> HOW TO COMPLETE THIS TASK
From the records below, state how many lines include the word "linejoin", giving only that number.

MATERIAL FOR THIS EXERCISE below:

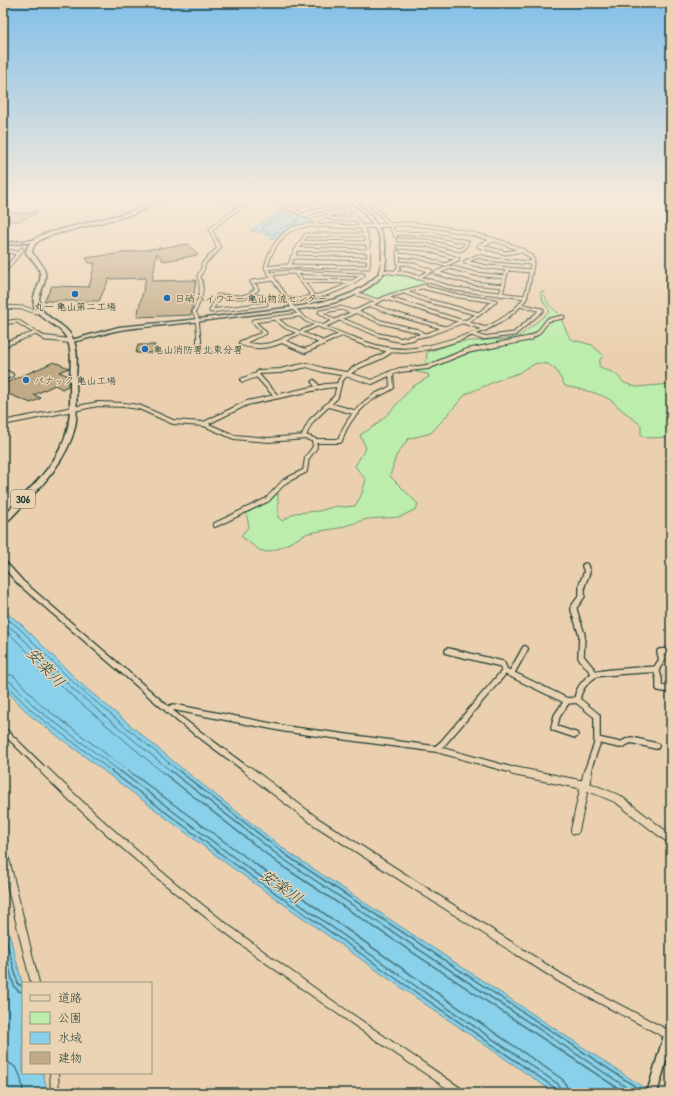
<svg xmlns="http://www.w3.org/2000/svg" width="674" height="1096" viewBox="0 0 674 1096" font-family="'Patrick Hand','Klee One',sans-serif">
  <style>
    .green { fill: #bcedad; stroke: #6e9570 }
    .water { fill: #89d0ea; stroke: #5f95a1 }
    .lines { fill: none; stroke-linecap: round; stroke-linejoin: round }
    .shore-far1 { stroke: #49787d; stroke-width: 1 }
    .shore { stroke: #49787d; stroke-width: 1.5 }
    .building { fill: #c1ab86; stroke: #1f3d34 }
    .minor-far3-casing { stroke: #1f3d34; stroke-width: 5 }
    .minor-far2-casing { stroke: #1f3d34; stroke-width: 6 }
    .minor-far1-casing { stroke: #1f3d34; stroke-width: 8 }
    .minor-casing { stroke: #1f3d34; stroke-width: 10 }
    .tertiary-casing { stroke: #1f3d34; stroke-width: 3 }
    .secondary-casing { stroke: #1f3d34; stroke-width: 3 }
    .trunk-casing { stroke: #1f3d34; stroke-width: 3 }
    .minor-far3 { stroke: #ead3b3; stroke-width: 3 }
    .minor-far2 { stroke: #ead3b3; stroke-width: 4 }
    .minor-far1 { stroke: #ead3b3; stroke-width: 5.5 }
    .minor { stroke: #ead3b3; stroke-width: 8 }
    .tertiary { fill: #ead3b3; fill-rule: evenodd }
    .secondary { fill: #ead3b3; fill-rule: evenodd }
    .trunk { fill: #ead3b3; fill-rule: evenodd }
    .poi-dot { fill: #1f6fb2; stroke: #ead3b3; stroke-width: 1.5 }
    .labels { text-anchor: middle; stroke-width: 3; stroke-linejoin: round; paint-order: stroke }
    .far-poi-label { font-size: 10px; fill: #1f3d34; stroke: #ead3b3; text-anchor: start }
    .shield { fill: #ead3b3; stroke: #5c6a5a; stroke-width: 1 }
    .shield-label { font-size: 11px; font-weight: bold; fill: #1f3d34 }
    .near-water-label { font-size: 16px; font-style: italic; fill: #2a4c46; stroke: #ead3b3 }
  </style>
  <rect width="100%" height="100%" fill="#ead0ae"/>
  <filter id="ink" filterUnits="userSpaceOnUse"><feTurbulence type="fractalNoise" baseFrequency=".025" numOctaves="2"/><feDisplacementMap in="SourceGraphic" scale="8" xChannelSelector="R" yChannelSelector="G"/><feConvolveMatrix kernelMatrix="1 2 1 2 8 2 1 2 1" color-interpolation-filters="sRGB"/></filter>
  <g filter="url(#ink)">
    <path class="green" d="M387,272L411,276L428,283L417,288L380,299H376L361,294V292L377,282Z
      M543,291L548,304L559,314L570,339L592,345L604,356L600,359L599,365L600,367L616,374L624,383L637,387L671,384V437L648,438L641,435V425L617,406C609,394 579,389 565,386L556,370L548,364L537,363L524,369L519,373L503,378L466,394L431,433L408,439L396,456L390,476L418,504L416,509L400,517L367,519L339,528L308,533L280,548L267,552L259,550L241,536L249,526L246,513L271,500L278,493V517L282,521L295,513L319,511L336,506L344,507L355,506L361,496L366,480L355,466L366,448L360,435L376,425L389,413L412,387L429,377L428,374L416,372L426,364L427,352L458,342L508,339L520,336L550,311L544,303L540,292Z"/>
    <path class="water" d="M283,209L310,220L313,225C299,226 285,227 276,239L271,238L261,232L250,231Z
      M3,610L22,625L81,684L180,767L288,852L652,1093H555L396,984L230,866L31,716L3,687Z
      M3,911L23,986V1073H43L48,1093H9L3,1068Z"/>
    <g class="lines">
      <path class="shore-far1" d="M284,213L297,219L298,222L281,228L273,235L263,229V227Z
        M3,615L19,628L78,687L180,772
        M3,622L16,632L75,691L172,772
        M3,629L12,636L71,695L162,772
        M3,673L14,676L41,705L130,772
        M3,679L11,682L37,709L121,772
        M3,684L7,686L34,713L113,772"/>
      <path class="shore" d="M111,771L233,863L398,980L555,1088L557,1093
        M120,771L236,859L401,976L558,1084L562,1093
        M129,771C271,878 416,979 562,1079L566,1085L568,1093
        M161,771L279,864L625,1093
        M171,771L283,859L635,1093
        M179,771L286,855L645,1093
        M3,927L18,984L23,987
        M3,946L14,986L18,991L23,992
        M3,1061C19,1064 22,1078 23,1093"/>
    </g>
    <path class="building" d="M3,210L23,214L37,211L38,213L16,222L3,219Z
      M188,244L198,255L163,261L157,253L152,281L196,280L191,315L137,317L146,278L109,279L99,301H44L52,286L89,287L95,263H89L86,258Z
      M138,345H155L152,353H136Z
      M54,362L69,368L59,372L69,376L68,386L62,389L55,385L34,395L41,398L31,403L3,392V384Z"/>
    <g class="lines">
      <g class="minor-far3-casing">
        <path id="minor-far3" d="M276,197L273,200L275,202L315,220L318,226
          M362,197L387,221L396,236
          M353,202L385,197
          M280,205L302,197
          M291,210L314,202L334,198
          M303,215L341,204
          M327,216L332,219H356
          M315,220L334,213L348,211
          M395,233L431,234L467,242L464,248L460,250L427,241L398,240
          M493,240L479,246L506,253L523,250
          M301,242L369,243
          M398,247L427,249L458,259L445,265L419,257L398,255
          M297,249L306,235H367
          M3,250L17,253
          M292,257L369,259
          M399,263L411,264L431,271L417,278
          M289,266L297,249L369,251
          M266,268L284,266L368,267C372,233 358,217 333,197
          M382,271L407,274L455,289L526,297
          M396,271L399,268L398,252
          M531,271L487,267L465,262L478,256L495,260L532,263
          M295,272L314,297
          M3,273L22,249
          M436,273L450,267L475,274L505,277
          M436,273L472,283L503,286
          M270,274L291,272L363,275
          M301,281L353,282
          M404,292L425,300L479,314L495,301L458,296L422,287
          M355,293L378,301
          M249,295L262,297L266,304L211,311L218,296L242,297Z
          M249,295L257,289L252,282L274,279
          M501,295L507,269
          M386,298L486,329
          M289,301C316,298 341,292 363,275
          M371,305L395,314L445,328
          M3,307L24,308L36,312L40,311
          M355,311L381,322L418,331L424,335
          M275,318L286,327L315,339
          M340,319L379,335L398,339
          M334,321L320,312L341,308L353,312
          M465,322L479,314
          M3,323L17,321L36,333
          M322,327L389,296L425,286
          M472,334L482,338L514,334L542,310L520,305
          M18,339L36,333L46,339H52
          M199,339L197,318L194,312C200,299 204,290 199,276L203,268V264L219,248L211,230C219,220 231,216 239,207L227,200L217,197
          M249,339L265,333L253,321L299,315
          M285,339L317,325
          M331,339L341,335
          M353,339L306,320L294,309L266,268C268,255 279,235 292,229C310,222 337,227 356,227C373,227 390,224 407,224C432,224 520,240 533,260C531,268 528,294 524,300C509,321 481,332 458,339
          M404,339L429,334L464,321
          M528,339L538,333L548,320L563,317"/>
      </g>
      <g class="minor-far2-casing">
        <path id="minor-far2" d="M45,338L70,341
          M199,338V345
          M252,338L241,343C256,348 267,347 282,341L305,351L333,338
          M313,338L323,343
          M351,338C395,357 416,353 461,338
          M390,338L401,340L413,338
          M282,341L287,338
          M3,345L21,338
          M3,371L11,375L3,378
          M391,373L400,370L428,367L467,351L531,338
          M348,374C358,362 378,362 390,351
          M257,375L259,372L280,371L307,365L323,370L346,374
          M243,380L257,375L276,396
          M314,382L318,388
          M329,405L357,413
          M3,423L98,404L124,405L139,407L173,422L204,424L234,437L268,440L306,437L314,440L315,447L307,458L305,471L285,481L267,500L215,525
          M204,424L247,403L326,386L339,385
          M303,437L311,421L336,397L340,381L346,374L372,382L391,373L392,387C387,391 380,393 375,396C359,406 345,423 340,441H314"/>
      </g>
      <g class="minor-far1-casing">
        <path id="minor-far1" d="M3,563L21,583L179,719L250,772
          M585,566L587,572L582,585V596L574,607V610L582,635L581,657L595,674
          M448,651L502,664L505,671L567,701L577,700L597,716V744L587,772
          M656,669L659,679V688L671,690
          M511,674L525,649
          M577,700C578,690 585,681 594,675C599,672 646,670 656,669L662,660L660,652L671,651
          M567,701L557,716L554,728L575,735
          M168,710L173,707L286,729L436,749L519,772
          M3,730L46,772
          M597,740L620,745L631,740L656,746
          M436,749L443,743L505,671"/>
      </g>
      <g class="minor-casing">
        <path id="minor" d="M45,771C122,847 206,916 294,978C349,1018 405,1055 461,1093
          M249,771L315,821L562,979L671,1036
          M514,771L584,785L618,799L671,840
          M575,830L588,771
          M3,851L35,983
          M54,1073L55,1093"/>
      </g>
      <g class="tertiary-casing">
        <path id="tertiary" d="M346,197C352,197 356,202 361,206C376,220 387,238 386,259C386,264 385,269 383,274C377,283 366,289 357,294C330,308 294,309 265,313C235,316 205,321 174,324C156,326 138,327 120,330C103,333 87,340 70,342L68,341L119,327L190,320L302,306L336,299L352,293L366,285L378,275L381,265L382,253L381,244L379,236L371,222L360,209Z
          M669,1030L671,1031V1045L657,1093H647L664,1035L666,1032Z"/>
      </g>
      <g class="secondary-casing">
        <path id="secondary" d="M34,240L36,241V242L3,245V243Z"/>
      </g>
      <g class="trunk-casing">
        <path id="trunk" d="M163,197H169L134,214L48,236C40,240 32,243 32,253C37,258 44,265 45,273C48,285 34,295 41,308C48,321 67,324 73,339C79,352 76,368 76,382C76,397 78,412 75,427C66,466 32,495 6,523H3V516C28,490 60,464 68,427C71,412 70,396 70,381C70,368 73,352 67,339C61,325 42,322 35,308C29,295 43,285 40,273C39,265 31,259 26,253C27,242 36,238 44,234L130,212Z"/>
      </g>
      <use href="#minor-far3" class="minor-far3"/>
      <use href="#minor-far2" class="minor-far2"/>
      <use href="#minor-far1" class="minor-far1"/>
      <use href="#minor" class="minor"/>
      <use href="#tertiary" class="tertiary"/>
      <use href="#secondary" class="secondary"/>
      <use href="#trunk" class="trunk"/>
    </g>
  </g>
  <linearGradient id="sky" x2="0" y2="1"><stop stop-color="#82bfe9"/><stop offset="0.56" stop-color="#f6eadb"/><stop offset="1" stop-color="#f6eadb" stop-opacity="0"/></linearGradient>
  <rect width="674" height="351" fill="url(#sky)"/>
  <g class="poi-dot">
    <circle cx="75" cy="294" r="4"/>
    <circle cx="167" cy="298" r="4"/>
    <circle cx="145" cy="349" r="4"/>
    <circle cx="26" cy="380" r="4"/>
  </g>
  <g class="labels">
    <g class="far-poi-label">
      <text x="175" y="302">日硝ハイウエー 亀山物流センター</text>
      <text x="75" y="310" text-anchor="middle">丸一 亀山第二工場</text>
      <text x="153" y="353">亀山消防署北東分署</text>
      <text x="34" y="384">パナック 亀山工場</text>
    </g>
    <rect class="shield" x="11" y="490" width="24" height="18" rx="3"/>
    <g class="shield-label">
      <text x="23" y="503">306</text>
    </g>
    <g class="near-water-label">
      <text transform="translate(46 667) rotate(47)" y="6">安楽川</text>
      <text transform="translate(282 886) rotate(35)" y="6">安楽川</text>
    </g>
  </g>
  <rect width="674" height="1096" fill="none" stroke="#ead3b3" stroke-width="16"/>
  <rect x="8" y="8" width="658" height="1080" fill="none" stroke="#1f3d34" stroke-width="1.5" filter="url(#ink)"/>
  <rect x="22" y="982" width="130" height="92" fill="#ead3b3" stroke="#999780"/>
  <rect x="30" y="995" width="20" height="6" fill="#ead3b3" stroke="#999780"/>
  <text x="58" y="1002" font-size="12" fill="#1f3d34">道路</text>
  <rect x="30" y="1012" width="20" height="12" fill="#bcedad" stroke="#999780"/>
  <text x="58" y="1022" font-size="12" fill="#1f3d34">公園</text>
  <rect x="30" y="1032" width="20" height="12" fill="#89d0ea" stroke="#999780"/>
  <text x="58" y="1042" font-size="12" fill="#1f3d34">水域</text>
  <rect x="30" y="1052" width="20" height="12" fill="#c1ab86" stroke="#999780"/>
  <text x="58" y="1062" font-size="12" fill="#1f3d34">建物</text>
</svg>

End of MATERIAL FOR THIS EXERCISE.

> RESULT FOR THIS EXERCISE
2